Giants of Cancer Care® Program Inductees

TRANSLATIONAL SCIENCE

Susan Band Horwitz, PhD

Distinguished Professor, Rose C. Falkenstein Chair in Cancer Research, Albert Einstein College of Medicine

  • Susan Band Horwitz, PhD, conducted groundbreaking research that established the mechanism of action of paclitaxel (Taxol) and other cytotoxic drugs of natural product origin.
  • Dr Horwitz and colleagues discovered that paclitaxel, derived from the bark of the Pacific yew tree, binds to microtubules, resulting in arrest of the cell cycle in metaphase.

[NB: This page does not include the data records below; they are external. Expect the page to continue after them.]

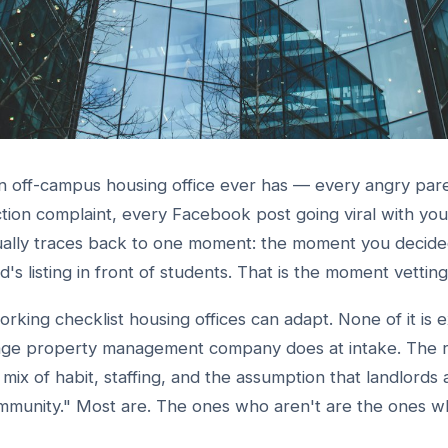
 off-campus housing office ever has — every angry pare
ion complaint, every Facebook post going viral with your
ally traces back to one moment: the moment you decide
rd's listing in front of students. That is the moment vettin
working checklist housing offices can adapt. None of it is e
rage property management company does at intake. The 
 a mix of habit, staffing, and the assumption that landlords 
mmunity." Most are. The ones who aren't are the ones w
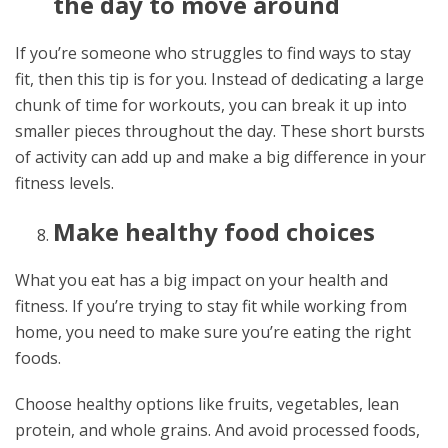
the day to move around
If you’re someone who struggles to find ways to stay
fit, then this tip is for you. Instead of dedicating a large
chunk of time for workouts, you can break it up into
smaller pieces throughout the day. These short bursts
of activity can add up and make a big difference in your
fitness levels.
Make healthy food choices
What you eat has a big impact on your health and
fitness. If you’re trying to stay fit while working from
home, you need to make sure you’re eating the right
foods.
Choose healthy options like fruits, vegetables, lean
protein, and whole grains. And avoid processed foods,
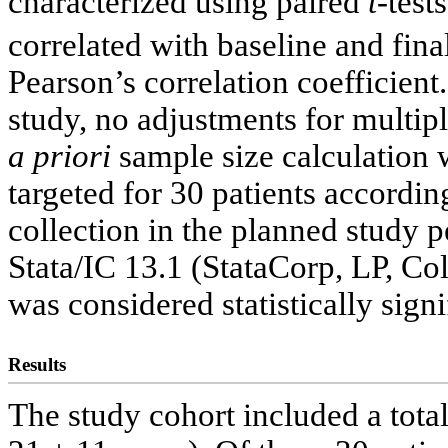
characterized using paired
t
-test
correlated with baseline and f
Pearson’s correlation coefficient
study, no adjustments for multi
a priori
sample size calculation
targeted for 30 patients accordin
collection in the planned study 
Stata/IC 13.1 (StataCorp, LP, Co
was considered statistically signi
Results
The study cohort included a tota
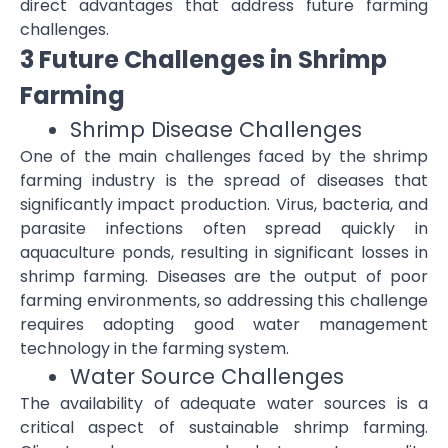
direct advantages that address future farming
challenges.
3 Future Challenges in Shrimp
Farming
Shrimp Disease Challenges
One of the main challenges faced by the shrimp
farming industry is the spread of diseases that
significantly impact production. Virus, bacteria, and
parasite infections often spread quickly in
aquaculture ponds, resulting in significant losses in
shrimp farming. Diseases are the output of poor
farming environments, so addressing this challenge
requires adopting good water management
technology in the farming system.
Water Source Challenges
The availability of adequate water sources is a
critical aspect of sustainable shrimp farming.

Her findings helped establish the use of paclitaxel and other microtubule-binding agents as a new class of chemotherapeutic agents.
  • In 1992, 16 years after Dr Horwitz began exploring the properties of paclitaxel, the FDA approved the drug for patients with ovarian cancer. Indications subsequently were approved for breast cancer and non–small cell lung cancer.
  • Her laboratory showed that bleomycin, a natural product from the Streptomyces verticillus bacteria, interacts with DNA by binding first to ferrous iron; in the presence of oxygen, the bleomycin–ferrous iron complex degrades DNA. Today, bleomycin is used to treat squamous cell cancers, melanoma, sarcoma, testicular and ovarian cancers, and lymphomas.
  • She also has researched the mechanism of action of other products from nature with anticancer properties, such as camptothecin and etoposide.
  • For her work on paclitaxel, the American Association for Cancer Research honored Dr Horwitz with a Lifetime Achievement Award in 2011, and the American Cancer Society awarded her its highest prize, the Medal of Honor, in 2008. She was elected to the National Academies of Science and of Medicine in 2005.
  • Dr Horwitz also holds the title of distinguished professor in the Department of Molecular Pharmacology at Einstein.